Pick out each line of the records in which the word "film" appears.

====

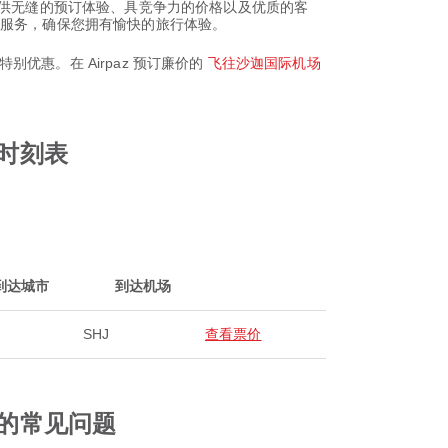
rpaz？我们提供无缝的预订体验、具竞争力的价格以及优质的客
供服务，确保您拥有愉快的旅行体验。
别优惠。在 Airpaz 预订廉价的
飞往沙迦国际机场
班时刻表
到达城市
到达机场
SHJ
查看票价
航班的常见问题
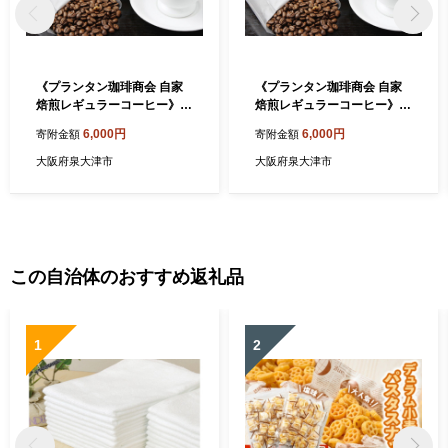
《プランタン珈琲商会 自家
《プランタン珈琲商会 自家
焙煎レギュラーコーヒー》プ
焙煎レギュラーコーヒー》モ
ランタンブレンド 300g×1袋
カブレンド 300g×1袋入り(豆
6,000円
6,000円
寄附金額
寄附金額
入り (中挽き) 当社で焙煎仕
のまま) 当社で焙煎仕立ての
立てのコーヒー豆をお届け！
コーヒー豆をお届け！ ｜ コ
大阪府泉大津市
大阪府泉大津市
｜ コーヒー豆 珈琲 コーヒー
ーヒー豆 珈琲 コーヒー 珈琲
珈琲豆 豆 珈琲豆300g コーヒ
豆 豆 コーヒー300g 珈琲セッ
ー300g 珈琲豆2セット 中挽
ト 豆のまま 本格派 鑑定士 こ
き [1623]
だわり [1572]
この自治体のおすすめ返礼品
1
2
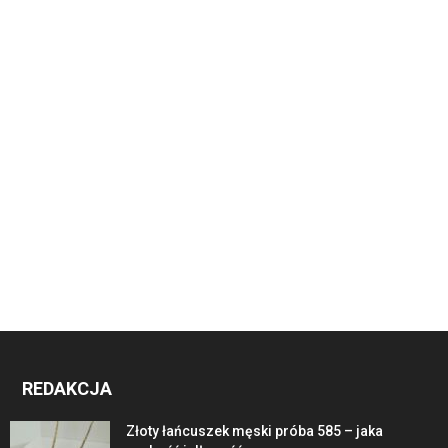
REDAKCJA
Złoty łańcuszek męski próba 585 – jaka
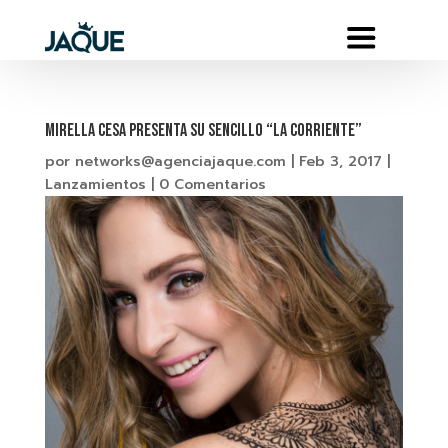
Mirella Cesa presenta su sencillo “LA CORRIENTE”
por
networks@agenciajaque.com
|
Feb 3, 2017
|
Lanzamientos
|
0 Comentarios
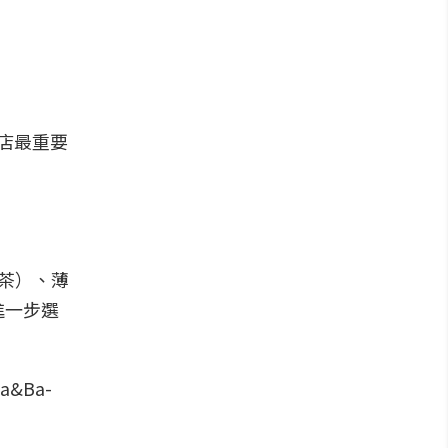
間店最重要
茶）、薄
進一步選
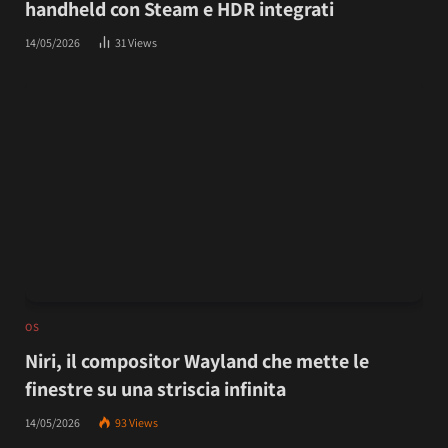
handheld con Steam e HDR integrati
14/05/2026
31
Views
OS
Niri, il compositor Wayland che mette le
finestre su una striscia infinita
14/05/2026
93
Views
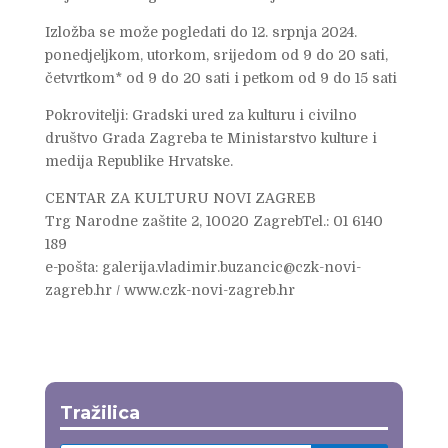
Izložba se može pogledati do 12. srpnja 2024.
ponedjeljkom, utorkom, srijedom od 9 do 20 sati,
četvrtkom* od 9 do 20 sati i petkom od 9 do 15 sati
Pokrovitelji: Gradski ured za kulturu i civilno
društvo Grada Zagreba te Ministarstvo kulture i
medija Republike Hrvatske.
CENTAR ZA KULTURU NOVI ZAGREB
Trg Narodne zaštite 2, 10020 ZagrebTel.: 01 6140
189
e-pošta: galerija.vladimir.buzancic@czk-novi-
zagreb.hr / www.czk-novi-zagreb.hr
Tražilica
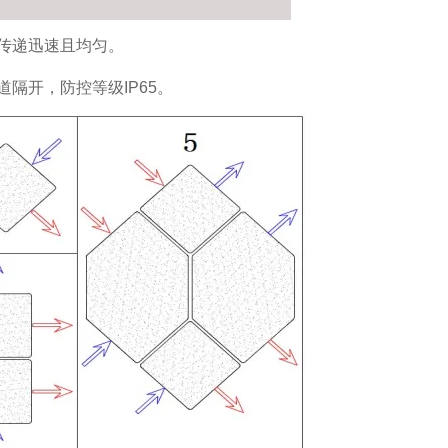
传递迅速且均匀。
隔开，防控等级IP65。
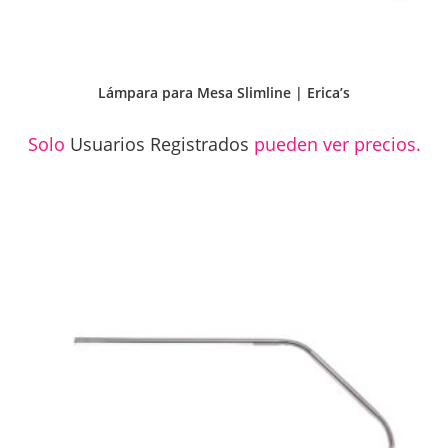
Lámpara para Mesa Slimline | Erica’s
Solo
Usuarios Registrados
pueden ver precios.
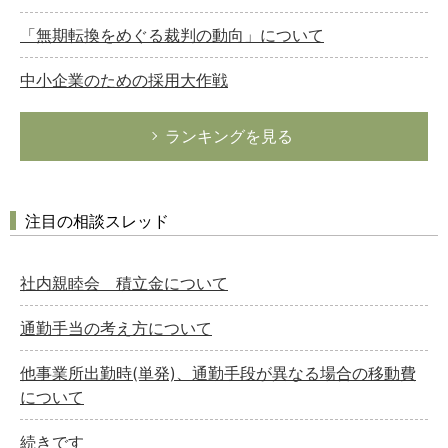
「無期転換をめぐる裁判の動向」について
中小企業のための採用大作戦
ランキングを見る
注目の相談スレッド
社内親睦会 積立金について
通勤手当の考え方について
他事業所出勤時(単発)、通勤手段が異なる場合の移動費
について
続きです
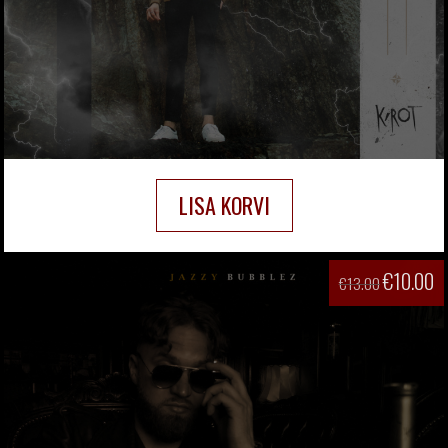
LISA KORVI
€
10.00
€
13.00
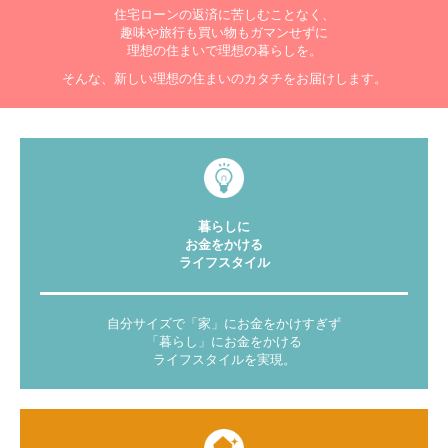
住宅ローンの返済に苦しむことなく、
趣味や旅行も買い物もガマンせずに
理想の住まいで理想の暮らしを。
そんな、新しい理想の住まいのカタチをお届けします。
暮らしに
お金をかける
ライフスタイル
自分サイズで「家」にお金をかけすぎず
「暮らし」にお金をかける
ライフスタイルを実現。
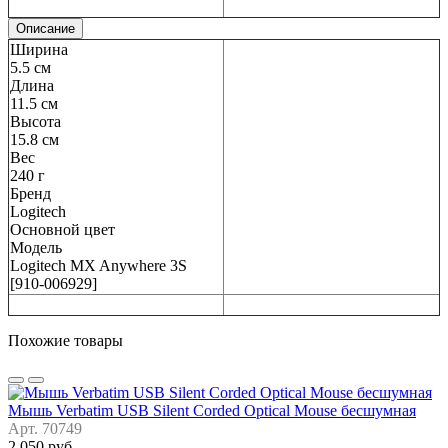
Описание
Ширина
5.5 см
Длина
11.5 см
Высота
15.8 см
Вес
240 г
Бренд
Logitech
Основной цвет
Модель
Logitech MX Anywhere 3S
[910-006929]
Похожие товары
Мышь Verbatim USB Silent Corded Optical Mouse бесшумная
Арт. 70749
2 050 руб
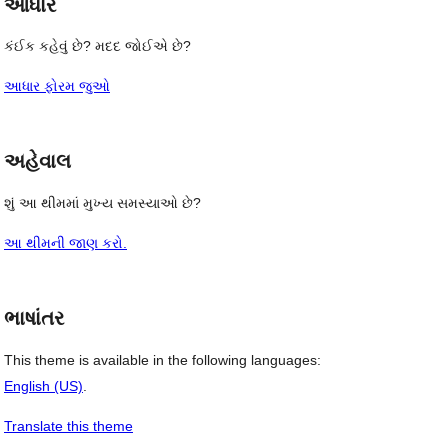
આધાર
કંઈક કહેવું છે? મદદ જોઈએ છે?
આધાર ફોરમ જુઓ
અહેવાલ
શું આ થીમમાં મુખ્ય સમસ્યાઓ છે?
આ થીમની જાણ કરો.
ભાષાંતર
This theme is available in the following languages:
English (US)
.
Translate this theme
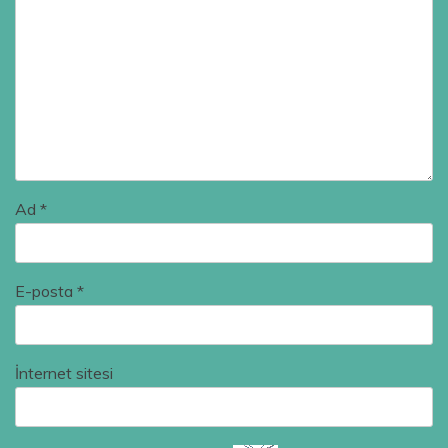
Ad
*
E-posta
*
İnternet sitesi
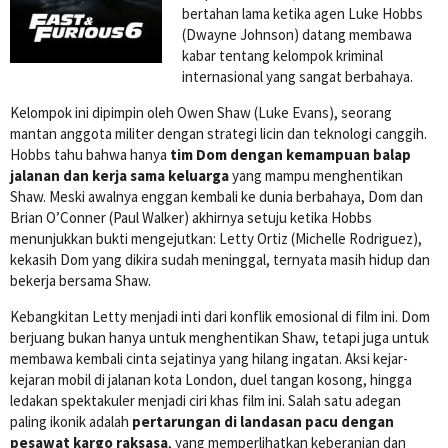
bertahan lama ketika agen Luke Hobbs
(Dwayne Johnson) datang membawa
kabar tentang kelompok kriminal
internasional yang sangat berbahaya.
Kelompok ini dipimpin oleh Owen Shaw (Luke Evans), seorang
mantan anggota militer dengan strategi licin dan teknologi canggih.
Hobbs tahu bahwa hanya
tim Dom dengan kemampuan balap
jalanan dan kerja sama keluarga
yang mampu menghentikan
Shaw. Meski awalnya enggan kembali ke dunia berbahaya, Dom dan
Brian O’Conner (Paul Walker) akhirnya setuju ketika Hobbs
menunjukkan bukti mengejutkan: Letty Ortiz (Michelle Rodriguez),
kekasih Dom yang dikira sudah meninggal, ternyata masih hidup dan
bekerja bersama Shaw.
Kebangkitan Letty menjadi inti dari konflik emosional di film ini. Dom
berjuang bukan hanya untuk menghentikan Shaw, tetapi juga untuk
membawa kembali cinta sejatinya yang hilang ingatan. Aksi kejar-
kejaran mobil di jalanan kota London, duel tangan kosong, hingga
ledakan spektakuler menjadi ciri khas film ini. Salah satu adegan
paling ikonik adalah
pertarungan di landasan pacu dengan
pesawat kargo raksasa
, yang memperlihatkan keberanian dan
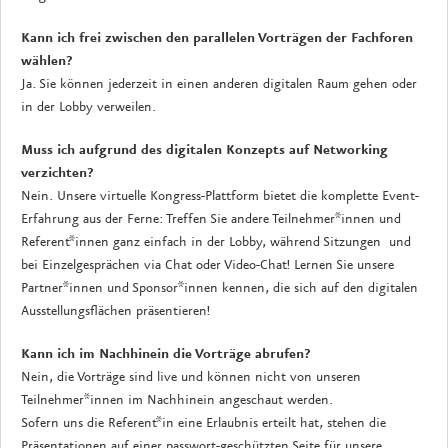
Kann ich frei zwischen den parallelen Vorträgen der Fachforen
wählen?
Ja. Sie können jederzeit in einen anderen digitalen Raum gehen oder
in der Lobby verweilen.
Muss ich aufgrund des digitalen Konzepts auf Networking
verzichten?
Nein. Unsere virtuelle Kongress-Plattform bietet die komplette Event-
Erfahrung aus der Ferne: Treffen Sie andere Teilnehmer*innen und
Referent*innen ganz einfach in der Lobby, während Sitzungen und
bei Einzelgesprächen via Chat oder Video-Chat! Lernen Sie unsere
Partner*innen und Sponsor*innen kennen, die sich auf den digitalen
Ausstellungsflächen präsentieren!
Kann ich im Nachhinein die Vorträge abrufen?
Nein, die Vorträge sind live und können nicht von unseren
Teilnehmer*innen im Nachhinein angeschaut werden.
Sofern uns die Referent*in eine Erlaubnis erteilt hat, stehen die
Präsentationen auf einer passwort-geschützten Seite für unsere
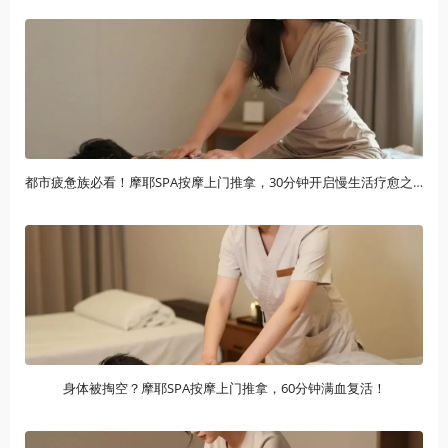
都市疲惫族必看！摩耶SPA按摩上门推拿，30分钟开启慢生活疗愈之旅
身体被掏空？摩耶SPA按摩上门推拿，60分钟满血复活！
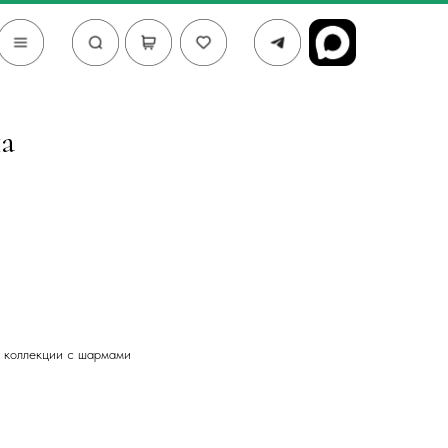
на
й коллекции с шармами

====

* _Result of this exercise_
Kebangkitan Letty menjadi inti dari konflik emosional di film ini. Dom
ledakan spektakuler menjadi ciri khas film ini. Salah satu adegan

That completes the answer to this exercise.